• **DATA SECTION**:
####

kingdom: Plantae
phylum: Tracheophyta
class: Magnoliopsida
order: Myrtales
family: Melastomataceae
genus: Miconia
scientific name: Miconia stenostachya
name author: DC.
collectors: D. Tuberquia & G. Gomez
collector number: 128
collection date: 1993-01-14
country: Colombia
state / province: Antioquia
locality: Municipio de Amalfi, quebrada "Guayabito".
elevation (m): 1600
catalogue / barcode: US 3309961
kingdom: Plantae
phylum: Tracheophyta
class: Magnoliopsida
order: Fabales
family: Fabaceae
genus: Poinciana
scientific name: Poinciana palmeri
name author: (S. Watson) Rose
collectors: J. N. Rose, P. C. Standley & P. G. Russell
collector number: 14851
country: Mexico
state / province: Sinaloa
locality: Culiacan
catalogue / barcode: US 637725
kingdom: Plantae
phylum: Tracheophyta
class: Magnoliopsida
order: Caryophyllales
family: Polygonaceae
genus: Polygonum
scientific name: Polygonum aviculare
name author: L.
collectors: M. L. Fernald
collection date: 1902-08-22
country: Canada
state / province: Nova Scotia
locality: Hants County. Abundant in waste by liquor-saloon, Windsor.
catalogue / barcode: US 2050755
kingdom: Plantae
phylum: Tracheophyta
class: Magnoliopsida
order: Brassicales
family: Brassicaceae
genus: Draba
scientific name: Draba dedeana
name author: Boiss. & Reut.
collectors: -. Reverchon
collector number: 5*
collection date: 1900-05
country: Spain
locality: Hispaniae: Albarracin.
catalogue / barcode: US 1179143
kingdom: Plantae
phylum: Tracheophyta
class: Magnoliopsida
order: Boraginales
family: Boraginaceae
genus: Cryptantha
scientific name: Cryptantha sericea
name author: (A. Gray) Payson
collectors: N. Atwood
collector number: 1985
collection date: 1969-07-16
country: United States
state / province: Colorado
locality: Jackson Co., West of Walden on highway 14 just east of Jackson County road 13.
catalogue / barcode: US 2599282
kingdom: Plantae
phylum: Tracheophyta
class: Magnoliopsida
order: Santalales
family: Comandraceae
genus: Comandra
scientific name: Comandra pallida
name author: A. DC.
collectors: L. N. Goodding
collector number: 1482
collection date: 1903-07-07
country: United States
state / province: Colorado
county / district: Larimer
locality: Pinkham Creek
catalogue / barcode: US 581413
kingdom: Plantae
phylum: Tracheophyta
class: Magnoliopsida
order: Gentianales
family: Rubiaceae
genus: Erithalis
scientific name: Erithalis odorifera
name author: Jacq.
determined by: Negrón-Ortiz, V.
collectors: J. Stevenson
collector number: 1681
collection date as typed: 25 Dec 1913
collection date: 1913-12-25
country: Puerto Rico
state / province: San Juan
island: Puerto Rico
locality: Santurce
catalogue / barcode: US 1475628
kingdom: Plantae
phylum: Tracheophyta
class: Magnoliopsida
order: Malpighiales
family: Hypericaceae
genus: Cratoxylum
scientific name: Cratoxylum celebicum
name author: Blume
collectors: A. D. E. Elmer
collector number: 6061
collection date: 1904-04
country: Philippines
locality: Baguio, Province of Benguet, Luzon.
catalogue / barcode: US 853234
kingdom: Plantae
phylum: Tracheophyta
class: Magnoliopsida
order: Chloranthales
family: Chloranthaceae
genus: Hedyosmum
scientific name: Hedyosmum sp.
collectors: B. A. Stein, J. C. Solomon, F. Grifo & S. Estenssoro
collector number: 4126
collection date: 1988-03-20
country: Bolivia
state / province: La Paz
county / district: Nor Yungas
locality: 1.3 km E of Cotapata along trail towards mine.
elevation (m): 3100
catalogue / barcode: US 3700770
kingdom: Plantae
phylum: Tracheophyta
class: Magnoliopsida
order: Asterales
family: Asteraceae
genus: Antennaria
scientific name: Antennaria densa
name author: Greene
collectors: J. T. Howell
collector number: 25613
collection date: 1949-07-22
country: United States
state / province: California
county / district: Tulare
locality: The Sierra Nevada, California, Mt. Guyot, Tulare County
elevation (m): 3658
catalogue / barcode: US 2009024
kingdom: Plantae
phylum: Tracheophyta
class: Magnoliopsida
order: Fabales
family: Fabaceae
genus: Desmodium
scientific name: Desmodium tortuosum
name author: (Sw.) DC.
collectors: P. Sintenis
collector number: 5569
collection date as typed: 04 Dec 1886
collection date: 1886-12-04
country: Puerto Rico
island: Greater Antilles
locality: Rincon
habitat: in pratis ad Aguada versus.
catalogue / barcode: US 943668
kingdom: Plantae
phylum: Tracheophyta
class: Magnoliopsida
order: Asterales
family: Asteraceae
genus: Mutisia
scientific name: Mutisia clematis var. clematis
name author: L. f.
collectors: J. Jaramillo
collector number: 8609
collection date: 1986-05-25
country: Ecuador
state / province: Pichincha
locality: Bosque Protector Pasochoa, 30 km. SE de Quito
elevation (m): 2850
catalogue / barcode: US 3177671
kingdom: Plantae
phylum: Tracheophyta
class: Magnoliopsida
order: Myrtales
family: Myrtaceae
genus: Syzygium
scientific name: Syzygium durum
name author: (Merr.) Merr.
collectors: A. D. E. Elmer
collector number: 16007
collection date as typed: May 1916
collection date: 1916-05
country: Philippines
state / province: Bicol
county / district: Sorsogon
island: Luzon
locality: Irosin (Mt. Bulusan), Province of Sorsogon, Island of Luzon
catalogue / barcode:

####

• **PROMPT**: Reproduce all of the material above line for line, keeping every field name and value unchanged.

• **SOLUTION FOR THIS PROBLEM**:
kingdom: Plantae
phylum: Tracheophyta
class: Magnoliopsida
order: Myrtales
family: Melastomataceae
genus: Miconia
scientific name: Miconia stenostachya
name author: DC.
collectors: D. Tuberquia & G. Gomez
collector number: 128
collection date: 1993-01-14
country: Colombia
state / province: Antioquia
locality: Municipio de Amalfi, quebrada "Guayabito".
elevation (m): 1600
catalogue / barcode: US 3309961
kingdom: Plantae
phylum: Tracheophyta
class: Magnoliopsida
order: Fabales
family: Fabaceae
genus: Poinciana
scientific name: Poinciana palmeri
name author: (S. Watson) Rose
collectors: J. N. Rose, P. C. Standley & P. G. Russell
collector number: 14851
country: Mexico
state / province: Sinaloa
locality: Culiacan
catalogue / barcode: US 637725
kingdom: Plantae
phylum: Tracheophyta
class: Magnoliopsida
order: Caryophyllales
family: Polygonaceae
genus: Polygonum
scientific name: Polygonum aviculare
name author: L.
collectors: M. L. Fernald
collection date: 1902-08-22
country: Canada
state / province: Nova Scotia
locality: Hants County. Abundant in waste by liquor-saloon, Windsor.
catalogue / barcode: US 2050755
kingdom: Plantae
phylum: Tracheophyta
class: Magnoliopsida
order: Brassicales
family: Brassicaceae
genus: Draba
scientific name: Draba dedeana
name author: Boiss. & Reut.
collectors: -. Reverchon
collector number: 5*
collection date: 1900-05
country: Spain
locality: Hispaniae: Albarracin.
catalogue / barcode: US 1179143
kingdom: Plantae
phylum: Tracheophyta
class: Magnoliopsida
order: Boraginales
family: Boraginaceae
genus: Cryptantha
scientific name: Cryptantha sericea
name author: (A. Gray) Payson
collectors: N. Atwood
collector number: 1985
collection date: 1969-07-16
country: United States
state / province: Colorado
locality: Jackson Co., West of Walden on highway 14 just east of Jackson County road 13.
catalogue / barcode: US 2599282
kingdom: Plantae
phylum: Tracheophyta
class: Magnoliopsida
order: Santalales
family: Comandraceae
genus: Comandra
scientific name: Comandra pallida
name author: A. DC.
collectors: L. N. Goodding
collector number: 1482
collection date: 1903-07-07
country: United States
state / province: Colorado
county / district: Larimer
locality: Pinkham Creek
catalogue / barcode: US 581413
kingdom: Plantae
phylum: Tracheophyta
class: Magnoliopsida
order: Gentianales
family: Rubiaceae
genus: Erithalis
scientific name: Erithalis odorifera
name author: Jacq.
determined by: Negrón-Ortiz, V.
collectors: J. Stevenson
collector number: 1681
collection date as typed: 25 Dec 1913
collection date: 1913-12-25
country: Puerto Rico
state / province: San Juan
island: Puerto Rico
locality: Santurce
catalogue / barcode: US 1475628
kingdom: Plantae
phylum: Tracheophyta
class: Magnoliopsida
order: Malpighiales
family: Hypericaceae
genus: Cratoxylum
scientific name: Cratoxylum celebicum
name author: Blume
collectors: A. D. E. Elmer
collector number: 6061
collection date: 1904-04
country: Philippines
locality: Baguio, Province of Benguet, Luzon.
catalogue / barcode: US 853234
kingdom: Plantae
phylum: Tracheophyta
class: Magnoliopsida
order: Chloranthales
family: Chloranthaceae
genus: Hedyosmum
scientific name: Hedyosmum sp.
collectors: B. A. Stein, J. C. Solomon, F. Grifo & S. Estenssoro
collector number: 4126
collection date: 1988-03-20
country: Bolivia
state / province: La Paz
county / district: Nor Yungas
locality: 1.3 km E of Cotapata along trail towards mine.
elevation (m): 3100
catalogue / barcode: US 3700770
kingdom: Plantae
phylum: Tracheophyta
class: Magnoliopsida
order: Asterales
family: Asteraceae
genus: Antennaria
scientific name: Antennaria densa
name author: Greene
collectors: J. T. Howell
collector number: 25613
collection date: 1949-07-22
country: United States
state / province: California
county / district: Tulare
locality: The Sierra Nevada, California, Mt. Guyot, Tulare County
elevation (m): 3658
catalogue / barcode: US 2009024
kingdom: Plantae
phylum: Tracheophyta
class: Magnoliopsida
order: Fabales
family: Fabaceae
genus: Desmodium
scientific name: Desmodium tortuosum
name author: (Sw.) DC.
collectors: P. Sintenis
collector number: 5569
collection date as typed: 04 Dec 1886
collection date: 1886-12-04
country: Puerto Rico
island: Greater Antilles
locality: Rincon
habitat: in pratis ad Aguada versus.
catalogue / barcode: US 943668
kingdom: Plantae
phylum: Tracheophyta
class: Magnoliopsida
order: Asterales
family: Asteraceae
genus: Mutisia
scientific name: Mutisia clematis var. clematis
name author: L. f.
collectors: J. Jaramillo
collector number: 8609
collection date: 1986-05-25
country: Ecuador
state / province: Pichincha
locality: Bosque Protector Pasochoa, 30 km. SE de Quito
elevation (m): 2850
catalogue / barcode: US 3177671
kingdom: Plantae
phylum: Tracheophyta
class: Magnoliopsida
order: Myrtales
family: Myrtaceae
genus: Syzygium
scientific name: Syzygium durum
name author: (Merr.) Merr.
collectors: A. D. E. Elmer
collector number: 16007
collection date as typed: May 1916
collection date: 1916-05
country: Philippines
state / province: Bicol
county / district: Sorsogon
island: Luzon
locality: Irosin (Mt. Bulusan), Province of Sorsogon, Island of Luzon
catalogue / barcode:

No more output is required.